Tyler Reddick said he’s going to make sure to soak in the last race this weekend. Reddick “really wants” to win on the configuration before it goes away, and he’ll have two chances with being entered in both the Xfinity Series race and the Cup Series race.

Martin Truex Jr. admitted he is not one to pick favorite racetracks, but Auto Club is one for him. Truex and Chase Briscoe both used the word bittersweet when looking at what this weekend would feel like.

“It’s one of my favorite tracks for sure to go to just because I feel like that’s one of the tracks where you, as a driver, can make quite a bit of a difference,” said Briscoe. “But, yeah, a half-mile, the West Coast doesn’t really have any half-miles either, short track stuff for us, so if we go that route, I guess we go that route. I’m sure land out there is quite expensive, so if they can sell off a lot of that land that a lot of that racetrack takes up, that probably helps too.

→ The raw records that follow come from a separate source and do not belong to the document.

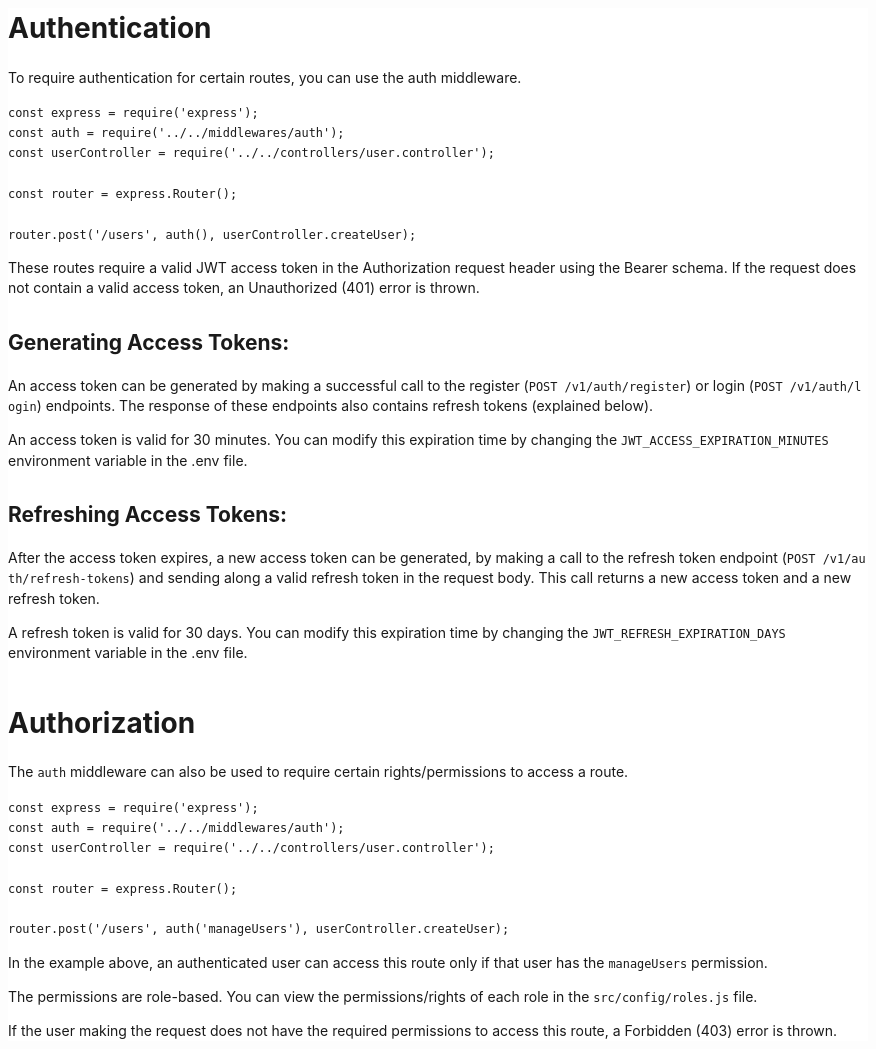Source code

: # Authentication
To require authentication for certain routes, you can use the auth middleware.
```
const express = require('express');
const auth = require('../../middlewares/auth');
const userController = require('../../controllers/user.controller');

const router = express.Router();

router.post('/users', auth(), userController.createUser);
```

These routes require a valid JWT access token in the Authorization request header using the Bearer schema. If the request does not contain a valid access token, an Unauthorized (401) error is thrown.

## Generating Access Tokens:

An access token can be generated by making a successful call to the register (`POST /v1/auth/register`) or login (`POST /v1/auth/login`) endpoints. The response of these endpoints also contains refresh tokens (explained below).

An access token is valid for 30 minutes. You can modify this expiration time by changing the `JWT_ACCESS_EXPIRATION_MINUTES` environment variable in the .env file.

## Refreshing Access Tokens:

After the access token expires, a new access token can be generated, by making a call to the refresh token endpoint (`POST /v1/auth/refresh-tokens`) and sending along a valid refresh token in the request body. This call returns a new access token and a new refresh token.

A refresh token is valid for 30 days. You can modify this expiration time by changing the `JWT_REFRESH_EXPIRATION_DAYS` environment variable in the .env file.

# Authorization
The `auth` middleware can also be used to require certain rights/permissions to access a route.
```
const express = require('express');
const auth = require('../../middlewares/auth');
const userController = require('../../controllers/user.controller');

const router = express.Router();

router.post('/users', auth('manageUsers'), userController.createUser);
```
In the example above, an authenticated user can access this route only if that user has the `manageUsers` permission.

The permissions are role-based. You can view the permissions/rights of each role in the `src/config/roles.js` file.

If the user making the request does not have the required permissions to access this route, a Forbidden (403) error is thrown.
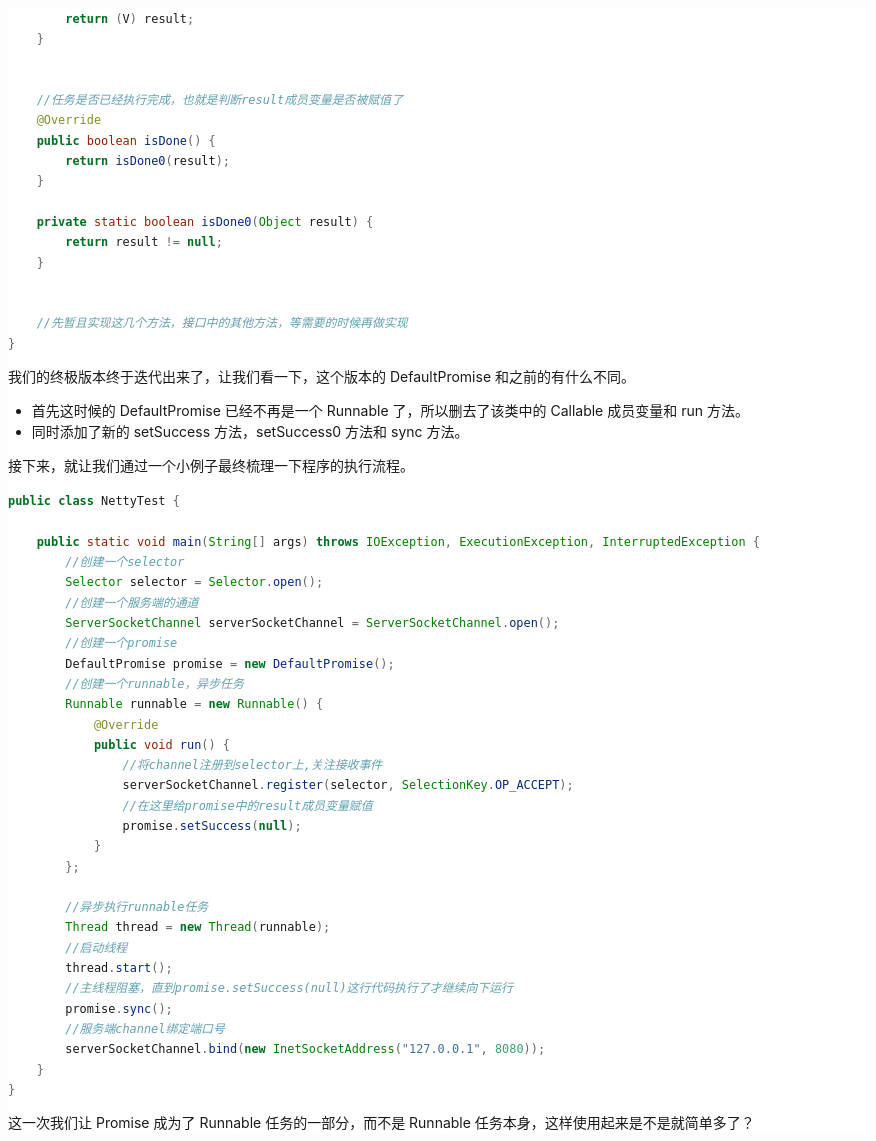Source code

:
 ```java
        return (V) result;
    }


    //任务是否已经执行完成，也就是判断result成员变量是否被赋值了
    @Override
    public boolean isDone() {
        return isDone0(result);
    }

    private static boolean isDone0(Object result) {
        return result != null;
    }


    //先暂且实现这几个方法，接口中的其他方法，等需要的时候再做实现
}
```
我们的终极版本终于迭代出来了，让我们看一下，这个版本的 DefaultPromise 和之前的有什么不同。
- 首先这时候的 DefaultPromise 已经不再是一个 Runnable 了，所以删去了该类中的 Callable 成员变量和 run 方法。
- 同时添加了新的 setSuccess 方法，setSuccess0 方法和 sync 方法。

接下来，就让我们通过一个小例子最终梳理一下程序的执行流程。
```java
public class NettyTest {

    public static void main(String[] args) throws IOException, ExecutionException, InterruptedException {
        //创建一个selector
        Selector selector = Selector.open();
        //创建一个服务端的通道
        ServerSocketChannel serverSocketChannel = ServerSocketChannel.open();
        //创建一个promise
        DefaultPromise promise = new DefaultPromise();
        //创建一个runnable，异步任务
        Runnable runnable = new Runnable() {
            @Override
            public void run() {
                //将channel注册到selector上,关注接收事件
                serverSocketChannel.register(selector, SelectionKey.OP_ACCEPT);
                //在这里给promise中的result成员变量赋值
                promise.setSuccess(null);
            }
        };

        //异步执行runnable任务
        Thread thread = new Thread(runnable);
        //启动线程
        thread.start();
        //主线程阻塞，直到promise.setSuccess(null)这行代码执行了才继续向下运行
        promise.sync();
        //服务端channel绑定端口号
        serverSocketChannel.bind(new InetSocketAddress("127.0.0.1", 8080));
    }
}
```
这一次我们让 Promise 成为了 Runnable 任务的一部分，而不是 Runnable 任务本身，这样使用起来是不是就简单多了？
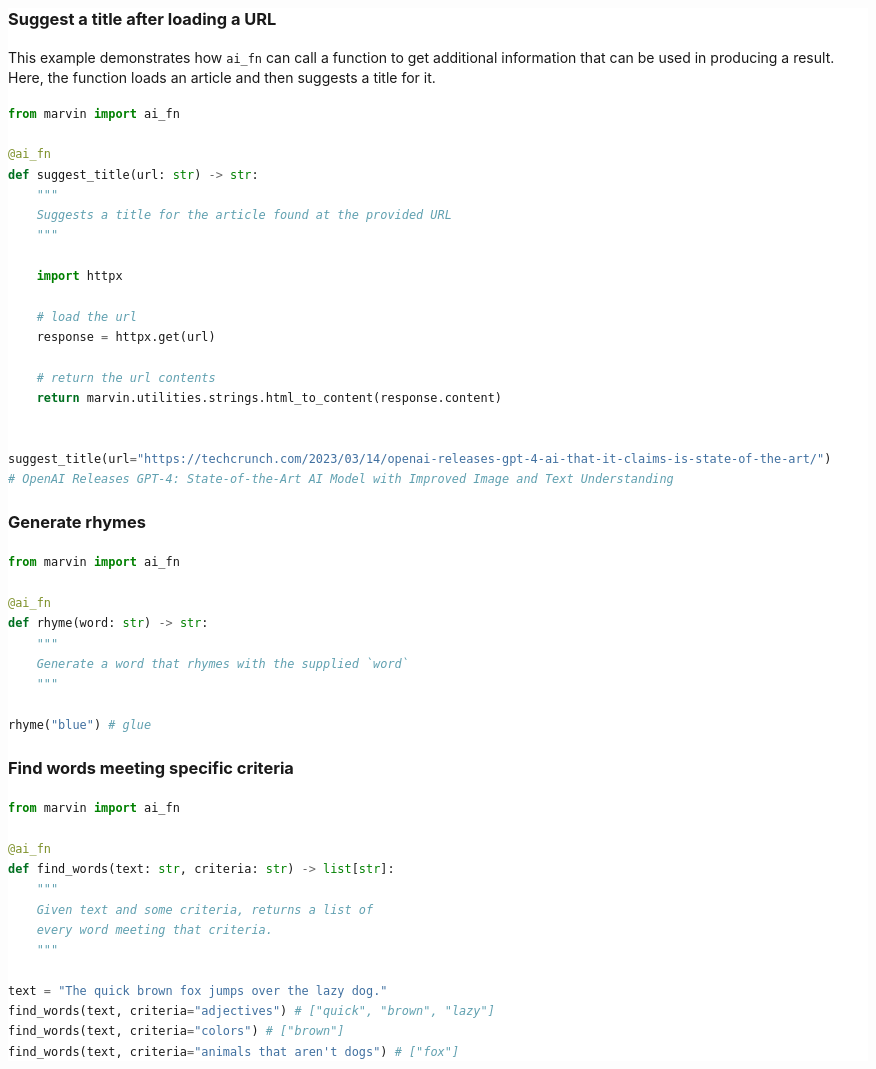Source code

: ### Suggest a title after loading a URL

This example demonstrates how `ai_fn` can call a function to get additional information that can be used in producing a result. Here, the function loads an article and then suggests a title for it.

```python
from marvin import ai_fn

@ai_fn
def suggest_title(url: str) -> str:
    """
    Suggests a title for the article found at the provided URL
    """

    import httpx

    # load the url
    response = httpx.get(url)

    # return the url contents 
    return marvin.utilities.strings.html_to_content(response.content)


suggest_title(url="https://techcrunch.com/2023/03/14/openai-releases-gpt-4-ai-that-it-claims-is-state-of-the-art/")
# OpenAI Releases GPT-4: State-of-the-Art AI Model with Improved Image and Text Understanding
```

### Generate rhymes

```python
from marvin import ai_fn

@ai_fn
def rhyme(word: str) -> str:
    """
    Generate a word that rhymes with the supplied `word`
    """

rhyme("blue") # glue
```

### Find words meeting specific criteria

```python
from marvin import ai_fn

@ai_fn
def find_words(text: str, criteria: str) -> list[str]:
    """
    Given text and some criteria, returns a list of 
    every word meeting that criteria.
    """

text = "The quick brown fox jumps over the lazy dog."
find_words(text, criteria="adjectives") # ["quick", "brown", "lazy"]
find_words(text, criteria="colors") # ["brown"]
find_words(text, criteria="animals that aren't dogs") # ["fox"]
```
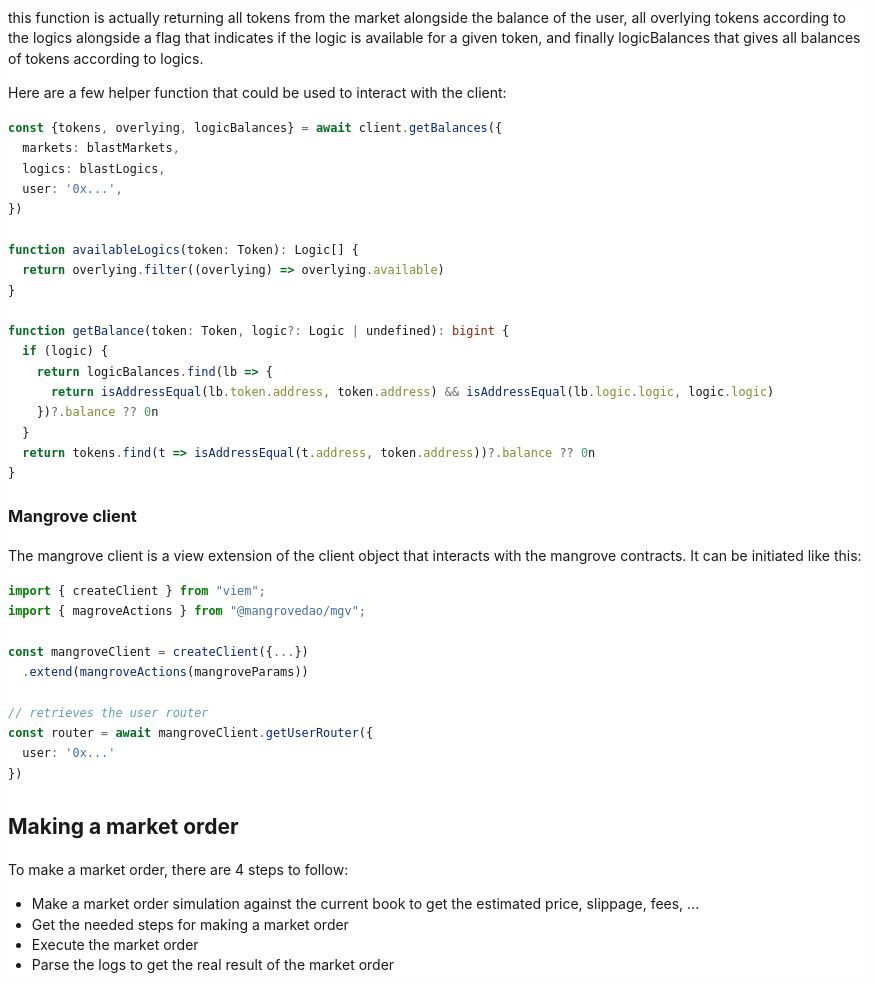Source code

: this function is actually returning all tokens from the market alongside the balance of the user, all overlying tokens according to the logics alongside a flag that indicates if the logic is available for a given token, and finally logicBalances that gives all balances of tokens according to logics.

Here are a few helper function that could be used to interact with the client:

```ts
const {tokens, overlying, logicBalances} = await client.getBalances({
  markets: blastMarkets,
  logics: blastLogics,
  user: '0x...',
})

function availableLogics(token: Token): Logic[] {
  return overlying.filter((overlying) => overlying.available)
}

function getBalance(token: Token, logic?: Logic | undefined): bigint {
  if (logic) {
    return logicBalances.find(lb => {
      return isAddressEqual(lb.token.address, token.address) && isAddressEqual(lb.logic.logic, logic.logic)
    })?.balance ?? 0n
  }
  return tokens.find(t => isAddressEqual(t.address, token.address))?.balance ?? 0n
}
```

### Mangrove client

The mangrove client is a view extension of the client object that interacts with the mangrove contracts. It can be initiated like this:

```ts
import { createClient } from "viem";
import { magroveActions } from "@mangrovedao/mgv";

const mangroveClient = createClient({...})
  .extend(mangroveActions(mangroveParams))

// retrieves the user router
const router = await mangroveClient.getUserRouter({
  user: '0x...'
})
```

## Making a market order

To make a market order, there are 4 steps to follow:

- Make a market order simulation against the current book to get the estimated price, slippage, fees, ...
- Get the needed steps for making a market order
- Execute the market order
- Parse the logs to get the real result of the market order
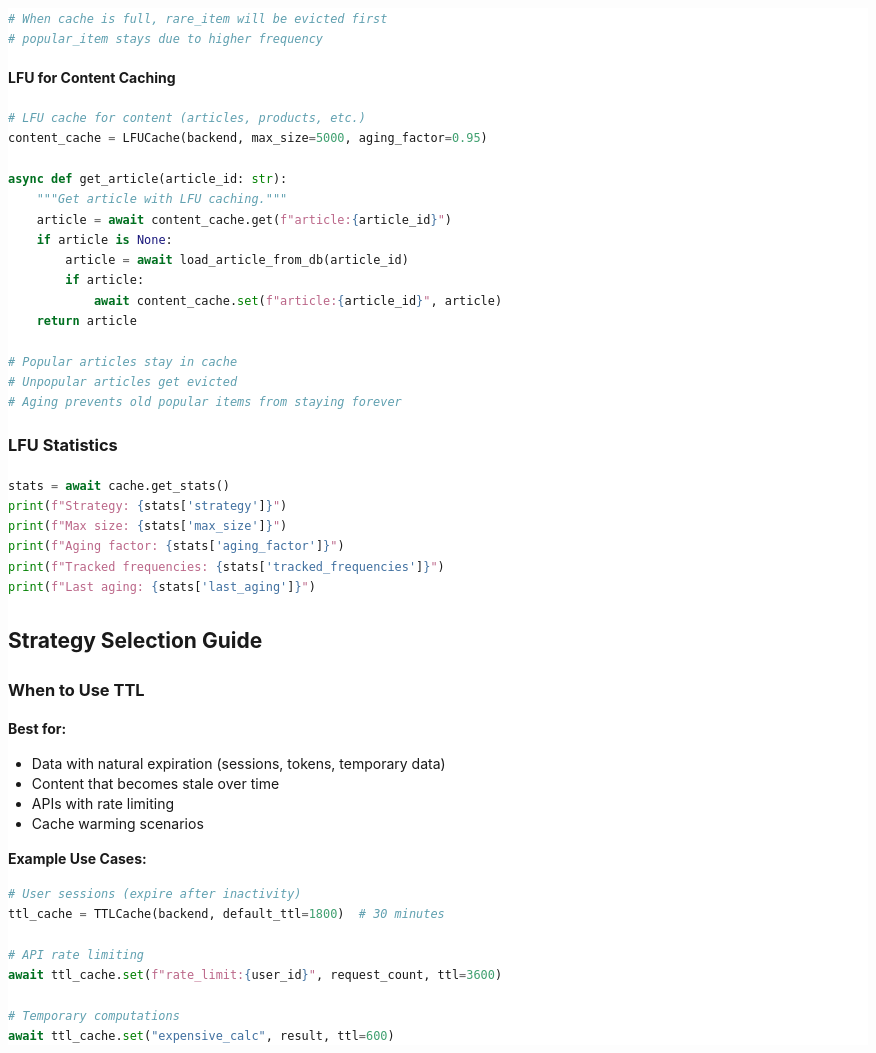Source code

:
 ```python
# When cache is full, rare_item will be evicted first
# popular_item stays due to higher frequency
```

#### LFU for Content Caching

```python
# LFU cache for content (articles, products, etc.)
content_cache = LFUCache(backend, max_size=5000, aging_factor=0.95)

async def get_article(article_id: str):
    """Get article with LFU caching."""
    article = await content_cache.get(f"article:{article_id}")
    if article is None:
        article = await load_article_from_db(article_id)
        if article:
            await content_cache.set(f"article:{article_id}", article)
    return article

# Popular articles stay in cache
# Unpopular articles get evicted
# Aging prevents old popular items from staying forever
```

### LFU Statistics

```python
stats = await cache.get_stats()
print(f"Strategy: {stats['strategy']}")
print(f"Max size: {stats['max_size']}")
print(f"Aging factor: {stats['aging_factor']}")
print(f"Tracked frequencies: {stats['tracked_frequencies']}")
print(f"Last aging: {stats['last_aging']}")
```

## Strategy Selection Guide

### When to Use TTL

**Best for:**

- Data with natural expiration (sessions, tokens, temporary data)
- Content that becomes stale over time
- APIs with rate limiting
- Cache warming scenarios

**Example Use Cases:**

```python
# User sessions (expire after inactivity)
ttl_cache = TTLCache(backend, default_ttl=1800)  # 30 minutes

# API rate limiting
await ttl_cache.set(f"rate_limit:{user_id}", request_count, ttl=3600)

# Temporary computations
await ttl_cache.set("expensive_calc", result, ttl=600)
```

“I think for the drivers we’re all going to be sad to see it go if it does go away, but hopefully, the fans come out. Hopefully, we put on a really good race and, who knows, they pushed Atlanta back a couple of years. Maybe we can do that to Auto Club, too.”

Auto Club hosted its first NASCAR Cup Series race in 1997 before holding two races from 2004 through 2010. The Xfinity Series has had the same schedule at the track, while the Craftsman Truck Series competed in Fontana from 1997 through 2009.

There have been some memorable moments at the track over the years. Jimmie Johnson scored his first Cup Series win in Fontana in 2002, while Kyle Busch scored his 200th NASCAR victory there in 2019 when he won the Cup Series race.

Tony Stewart’s viral moment of telling the late Steve Byrnes he was going to “bust his ass” about Joey Logano came after the two had a scuffle in 2013. Denny Hamlin was injured in the same race, suffering a compression fracture in his lower back after hitting the inside wall following a last-lap battle with Logano.

The list goes on. Auto Club will be missed for the good racing, the bad racing, and even the good and bad weather.

“I love that racetrack. I love that place,” said Daniel Suarez. “The community there always makes me feel at home. With that being said, I hope everything is to make things better, make the sport better. Another hope is that we come back soon because that’s an amazing place for me. Personally, those fans that community makes me feel like home.

“The Hispanic community there is huge. Even though I wish that the racetrack stays the same, I know that that won’t happen. I’m going to enjoy it one more time and hopefully — hopefully — we come back very soon.”

NASCAR will not compete at Auto Club in 2024 as construction is slated to finally begin. For Suarez, whatever the future holds for the track, NASCAR having a presence in southern California is his biggest concern going forward.

“Definitely,” he said. “For me, it’s very important because the community there is unbelievable. There are so many great fans. I have enjoyed racing there a lot.

“I think it will be very sad if we wouldn’t come back. I don’t think that’s going to happen, though. But I think definitely there is going to be a main change. I just hope that transition happens quick and we can come back and don’t miss anything else.”